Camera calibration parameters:
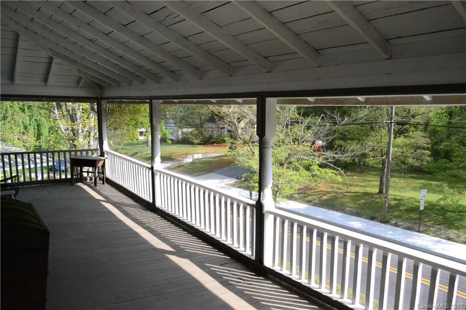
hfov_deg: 67.4
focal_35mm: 27
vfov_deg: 47.9
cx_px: 233
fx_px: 349
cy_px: 155
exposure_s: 1/4000
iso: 3200
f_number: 5
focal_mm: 18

Task directions: Repeat the entries exactly, pictures left out.

Response to this exercise:
hfov_deg: 67.4
focal_35mm: 27
vfov_deg: 47.9
cx_px: 233
fx_px: 349
cy_px: 155
exposure_s: 1/4000
iso: 3200
f_number: 5
focal_mm: 18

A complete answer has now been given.